Are you among the countless numbers of people who suffer from allergies? Perhaps you have allergies, but your sibling doesn’t — why is this? While information gleaned from a new study doesn’t explain the root cause of why some people develop allergies while others don’t, it does offer insight into one possible explanation: airborne fungal spores.
According to a new study that was just published on-line in the journal Pediatric Allergy and Immunology, coming into contact with certain airborne fungal spores during early childhood could increase an individual’s chances of developing non-fungal allergies later in life.
The researchers, from the University of Cincinnati, Ohio, also added to this finding that some types of fungi could protect against the development of allergies as well.
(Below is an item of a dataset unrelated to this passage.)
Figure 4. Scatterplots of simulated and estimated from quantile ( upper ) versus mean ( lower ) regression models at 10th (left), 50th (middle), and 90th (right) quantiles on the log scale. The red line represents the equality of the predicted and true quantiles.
It sounds contradictory, but it’s actually a rather complicated difference between the fungal spores that are harmful and the fungal spores that can potentially be beneficial to your health.
In a formal statement, one researcher involved in the study noted that the situation was more complicated than anticipated when it came to these harmful versus helpful spores. The study, which involved 144 children, looked at the possible health consequences of exposure to airborne fungal spores. The participants in the study were evaluated and went through a series of skin-prick tests, which targeted 17 possible allergens.
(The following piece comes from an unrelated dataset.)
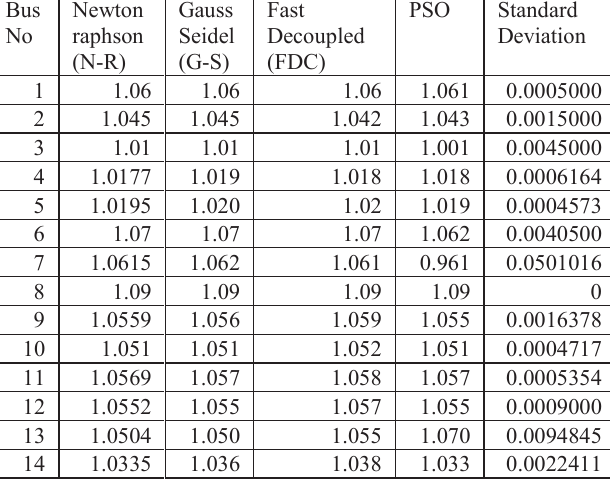
Table 1. Comparison of result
Next, the children were given a device that samples the air for the duration of 48 hours. This device is called a “button personal inhalable aerosol sampler” (SKC) and it is 100% effective in collecting particles that are a mere one micrometer in diameter (one micrometer equals one millionth of a meter).
While the researchers found no relationship between the total fungal counts and the positive results from the skin- prick test, what they did find was that there were several significant ties between the health outcomes in the participants and the types of fungi they were exposed to.
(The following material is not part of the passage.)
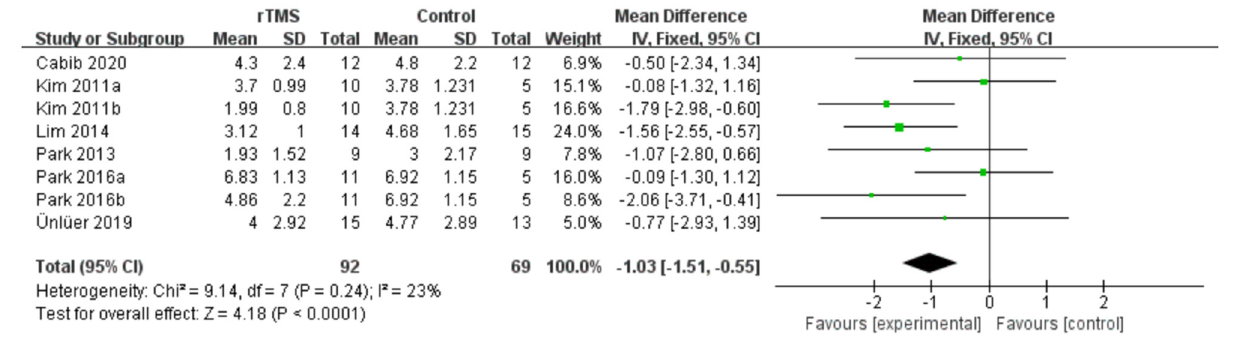
FIGURE 7 | Forest plot for subgroup analysis for Penetration Aspiration Scale.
To get specific, the researchers discovered that there was indeed a correlation between the presence of “basidiospores” (a type of airborne fungus) and nasal infections, as well as between other irritants such as “penicillium” and “aspergillus” and the positive testing for any allergen.
Surprisingly, on the positive side, the researchers also noted that there was an inverse association between having a positive skin test for any allergen and exposure to “cladosporium” (also an airborne fungus). These findings led the researchers to suggest that some types of fungi can increase a person’s chances of developing allergies, whereas other kinds could have a protective effect on the body.
In order to confirm the findings and make more concrete conclusions on the link between airborne fungal spores — and allergies that are developed early in life — the researchers stated that they would need to follow up on the children in the study. Further research into the link will also be necessary. For now, this could be one finding that may explain the root cause of your allergies.